There are hundreds of stories like this in Ferguson this week. All of them are heartbreaking and important  — and all elicit wishes that the verdict had come down differently. But as anticipation turned into devastation Monday night, the media's fixation on looting, rioting and destruction left little room for what's really been happening in Ferguson, long before the CNN vans showed up.

And that's a problem, because those stories need to be heard.

Sebastiano Tomada

The violence that exploded Monday was confined to just one night (so far). Meanwhile, a string of nonviolent protests took place every night of the previous week — and almost no one in the mainstream media is talking about it.
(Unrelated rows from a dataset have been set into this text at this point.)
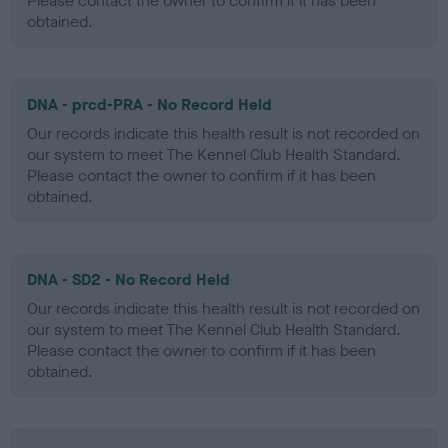
Please contact the owner to confirm if it has been
obtained.
DNA - prcd-PRA - No Record Held
Our records indicate this health result is not recorded on
our system to meet The Kennel Club Health Standard.
Please contact the owner to confirm if it has been
obtained.
DNA - SD2 - No Record Held
Our records indicate this health result is not recorded on
our system to meet The Kennel Club Health Standard.
Please contact the owner to confirm if it has been
obtained.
This is not necessarily surprising. Contrary to the scolding rhetoric of President Barack Obama and Missouri Gov. Jay Nixon, most protesters in the St. Louis area share Dunkins' disaffection with the recent violence.
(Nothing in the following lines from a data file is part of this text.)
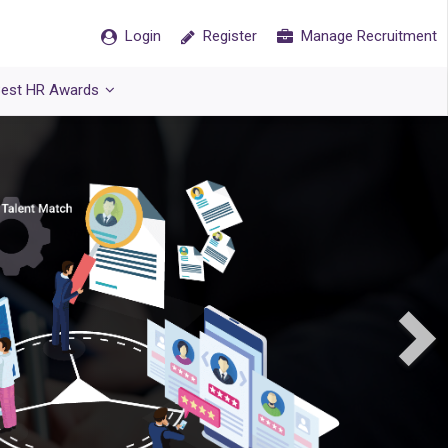
Login
Register
Manage Recruitment
est HR Awards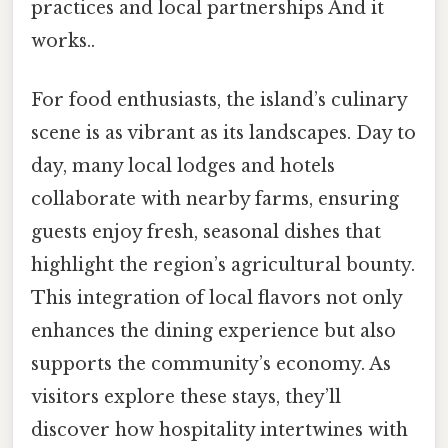
practices and local partnerships And it
works..
For food enthusiasts, the island’s culinary
scene is as vibrant as its landscapes. Day to
day, many local lodges and hotels
collaborate with nearby farms, ensuring
guests enjoy fresh, seasonal dishes that
highlight the region’s agricultural bounty.
This integration of local flavors not only
enhances the dining experience but also
supports the community’s economy. As
visitors explore these stays, they’ll
discover how hospitality intertwines with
"We're peaceful," says Tory Russell, an activist from St. Louis. "That's the one thing I want people to know about us."

Sebastiano Tomada

Groups like Hands Up United and Millennial Activists United have been committed to community building and nonviolent protest since day one, and their work in the months since August proves it.

In fact, most demonstrations in Ferguson unfold peacefully — assuming the police don't escalate them with wrongful arrests and chemical-spewing teargas canisters. But you'd never know it from the billowing smoke clouds and flashing police sirens you see plastered across your TV screens.

Sebastiano Tomada
Sebastiano Tomada
Sebastiano Tomada

Case in point: Around noon Tuesday, protesters gathered at Kiener Plaza in downtown St. Louis and marched to a nearby courthouse. They clapped and chanted slogans all the way. Ashley Yates of Millennial Activists and local artist Damon Davis were among the hundreds in attendance.

"Who is Mike Brown? I am Mike Brown," the crowd shouted over and over again.

They eventually moved onto the Laclede's Landing ramp of Interstate 44 and shut down the freeway for almost a half hour. According to reports, a squad of police officers in riot gear met them there and escorted them off under threat of arrest (and mace).

Disruption is an important part of civil disobedience. It's a tool Ferguson's demonstrators have wielded successfully, with recent actions at the St. Louis Opera and a Rams NFL game this fall drawing attention to the ongoing struggle, even when the news cameras aren't around. In these cases, it's all been done peacefully.

So next time you turn on the news and see nothing but burning buildings and gutted storefronts, know that you're only seeing a fraction of the story. The rage is definitely here. But many people in Ferguson are choosing to fight injustice in other ways, too, and their stories aren't being told enough.